Today, there are fifty acres of cranberry-producing land on the property. Though bogs can form naturally near the edge of a lake or stream, the Peters family has made their own by using dirt to form three- to four-foot-high dykes to trap water, creating half-acre to five-acre bogs.

From left, Whit Peters; his wife, Samantha; their sons William, 4, and Warren, 6; Whit’s mother, Sara Osborne; and her husband, Steve, stand in front of a cranberry bog at Peters’ Cranberries in Sixes.

Cranberries are a perennial plant that can live for quite a long time. Some of Peters’ plants are more than forty years old. After harvest, the small green plants turn the color of the berries and lose some of their leaves. “You can tell they’re sleeping,” Peters said. They “wake up” in April and produce a riot of tiny pink flowers in June, and the fruit begins developing soon afterward.

During the summer, Peters is busy managing fertilizing and watering. His job is a lot of “just trying to talk to the darn things and figure out what they want at a given time so I can grow a good, healthy crop.” If he feeds them before they’re hungry, they won’t produce as many berries. (He keeps a growing journal to try and refine the best times to fertilize.) The plants should stay moist during the summer, but not be sopping wet.

Cranberries need a lot of water when they’re ripe and ready to be harvested. In October, Peters floods the bogs and cuts the vines at the base so they float to the top. A machine called a beater (“it looks like a paint roller before the cover is put on”) spins through the vines and gently knocks the fruit from the plants. The floating red berries are corralled with a chain of fat panels called boom boards. The fruit is raked onto a ramp called an elevator and loaded into containers for transport.

Whit Peters keeps a journal to refine the best times to fertilize his cranberry crops.

In an average year, Peters will produce around a million pounds of fruit—a fraction of the 54 million pounds produced by about 124 mostly family-owned farms on 2,400 acres in Oregon, according to the Cranberry Marketing Committee. Some of the fruit is sold through farmers’ markets or special orders, but most of it goes to large companies that use it for juice, sauce and other products.

The goal is always to finish the harvest right before Thanksgiving, so the family can have some time off during the holidays. As a child, Peters didn’t understand how challenging farming can be. “It’s unpredictable. I can do everything exactly the same, but the weather’s not going to be the same that year,” he said. Market forces, including the ever-changing supply and demand for cranberries, also make the business harder.

But Peters still dreams that his own boys—ages 6 and 4—will carry on the family tradition someday. “Cranberries are an amazing fruit, and I hope people find fun things to do with them all year round, not just Thanksgiving and Christmas,” said the farmer. Peters makes his own juice, jam and chutney which he can store and savor long after the cranberry harvest is over.

Cranberry juice and jams at Peters’ Cranberries farm stand.
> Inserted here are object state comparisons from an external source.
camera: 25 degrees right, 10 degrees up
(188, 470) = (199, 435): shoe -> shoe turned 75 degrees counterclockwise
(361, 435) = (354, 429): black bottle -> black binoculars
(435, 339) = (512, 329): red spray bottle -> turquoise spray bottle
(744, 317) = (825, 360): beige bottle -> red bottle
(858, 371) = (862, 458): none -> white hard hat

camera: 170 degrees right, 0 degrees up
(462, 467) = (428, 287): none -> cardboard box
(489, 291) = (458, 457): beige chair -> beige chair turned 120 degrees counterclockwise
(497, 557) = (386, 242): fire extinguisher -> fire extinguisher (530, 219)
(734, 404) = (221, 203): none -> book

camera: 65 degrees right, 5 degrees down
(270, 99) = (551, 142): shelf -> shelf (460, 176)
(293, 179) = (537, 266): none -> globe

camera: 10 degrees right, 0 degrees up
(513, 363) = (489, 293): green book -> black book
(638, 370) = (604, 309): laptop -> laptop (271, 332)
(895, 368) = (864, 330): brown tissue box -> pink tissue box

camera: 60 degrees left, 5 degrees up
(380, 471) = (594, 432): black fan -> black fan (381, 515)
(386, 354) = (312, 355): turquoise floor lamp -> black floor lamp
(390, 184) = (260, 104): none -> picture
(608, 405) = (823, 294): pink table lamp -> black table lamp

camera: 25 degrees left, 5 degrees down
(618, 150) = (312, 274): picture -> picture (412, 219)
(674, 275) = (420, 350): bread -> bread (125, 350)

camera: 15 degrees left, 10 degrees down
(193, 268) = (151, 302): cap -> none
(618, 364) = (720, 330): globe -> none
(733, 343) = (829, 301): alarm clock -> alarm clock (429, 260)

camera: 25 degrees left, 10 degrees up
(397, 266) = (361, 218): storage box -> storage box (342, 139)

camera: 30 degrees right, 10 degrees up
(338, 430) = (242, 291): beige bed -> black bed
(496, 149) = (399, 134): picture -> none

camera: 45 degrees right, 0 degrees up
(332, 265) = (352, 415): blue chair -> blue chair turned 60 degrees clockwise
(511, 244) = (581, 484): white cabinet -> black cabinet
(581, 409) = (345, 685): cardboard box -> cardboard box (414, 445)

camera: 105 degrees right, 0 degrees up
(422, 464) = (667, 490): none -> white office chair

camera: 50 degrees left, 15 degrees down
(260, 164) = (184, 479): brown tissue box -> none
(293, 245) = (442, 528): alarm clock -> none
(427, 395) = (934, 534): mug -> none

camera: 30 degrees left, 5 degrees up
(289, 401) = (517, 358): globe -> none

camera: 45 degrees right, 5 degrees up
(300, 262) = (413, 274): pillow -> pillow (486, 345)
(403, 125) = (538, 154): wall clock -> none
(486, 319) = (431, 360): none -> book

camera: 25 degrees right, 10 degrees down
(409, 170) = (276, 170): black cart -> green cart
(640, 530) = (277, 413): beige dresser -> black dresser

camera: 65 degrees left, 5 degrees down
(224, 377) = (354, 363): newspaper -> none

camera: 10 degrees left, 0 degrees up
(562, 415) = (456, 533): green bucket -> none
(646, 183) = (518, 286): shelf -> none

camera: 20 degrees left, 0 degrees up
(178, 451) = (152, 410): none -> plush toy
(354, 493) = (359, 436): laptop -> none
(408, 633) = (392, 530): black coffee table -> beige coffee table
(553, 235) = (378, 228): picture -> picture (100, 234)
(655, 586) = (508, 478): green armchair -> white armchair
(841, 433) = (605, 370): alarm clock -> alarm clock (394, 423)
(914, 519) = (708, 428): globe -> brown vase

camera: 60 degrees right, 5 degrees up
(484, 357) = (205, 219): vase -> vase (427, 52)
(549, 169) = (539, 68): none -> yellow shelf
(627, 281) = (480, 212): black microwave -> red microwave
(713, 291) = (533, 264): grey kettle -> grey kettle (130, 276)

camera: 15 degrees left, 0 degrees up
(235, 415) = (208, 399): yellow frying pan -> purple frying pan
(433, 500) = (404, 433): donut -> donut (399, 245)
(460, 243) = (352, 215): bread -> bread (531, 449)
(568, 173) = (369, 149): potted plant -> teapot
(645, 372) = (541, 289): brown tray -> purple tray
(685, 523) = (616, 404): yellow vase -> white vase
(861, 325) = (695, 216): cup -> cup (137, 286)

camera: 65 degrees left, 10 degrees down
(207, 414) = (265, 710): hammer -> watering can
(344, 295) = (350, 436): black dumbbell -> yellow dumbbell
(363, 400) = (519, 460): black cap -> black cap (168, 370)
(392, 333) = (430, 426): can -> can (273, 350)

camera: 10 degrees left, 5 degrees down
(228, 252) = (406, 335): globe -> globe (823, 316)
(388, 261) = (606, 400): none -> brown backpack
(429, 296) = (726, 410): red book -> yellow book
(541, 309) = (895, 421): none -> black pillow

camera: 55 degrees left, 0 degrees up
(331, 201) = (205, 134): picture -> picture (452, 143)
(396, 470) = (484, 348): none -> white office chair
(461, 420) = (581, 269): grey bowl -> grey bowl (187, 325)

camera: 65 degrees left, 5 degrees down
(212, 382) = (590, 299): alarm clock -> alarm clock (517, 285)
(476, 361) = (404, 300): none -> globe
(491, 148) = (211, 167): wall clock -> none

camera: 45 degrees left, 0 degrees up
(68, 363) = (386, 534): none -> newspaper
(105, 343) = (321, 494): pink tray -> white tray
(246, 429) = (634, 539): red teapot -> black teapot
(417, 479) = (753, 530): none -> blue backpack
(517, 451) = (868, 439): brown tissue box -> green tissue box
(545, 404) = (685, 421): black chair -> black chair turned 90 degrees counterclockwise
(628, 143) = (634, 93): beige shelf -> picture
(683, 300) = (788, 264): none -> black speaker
Oregon chefs also have suggestions for noshing cranberries no matter the season. Karl Holl, culinary director of Smith Teamaker in Portland and founder of Forager Goods & Company, makes a compound butter with roasted cranberries. He recommended topping steak with it, although it can be used in multiple ways. “It’s especially tasty under the skin of turkey or chicken and over roasted vegetables,” he said.

Michael Zeman, chef at Dóttir, Kex hotel’s restaurant in Portland, grills cranberries and adds them to a salad with beans and smoked carrots. “This salad is all about getting everything ready ahead of time so that when your guests arrive, you can have a beautiful dish on the table in a flash,” he said.

Never one for the conventional, Tyler Malek, co-owner of Salt & Straw, adds cranberry and apple stuffing to ice cream—a thoroughly Oregon way to use a thoroughly Oregon fruit.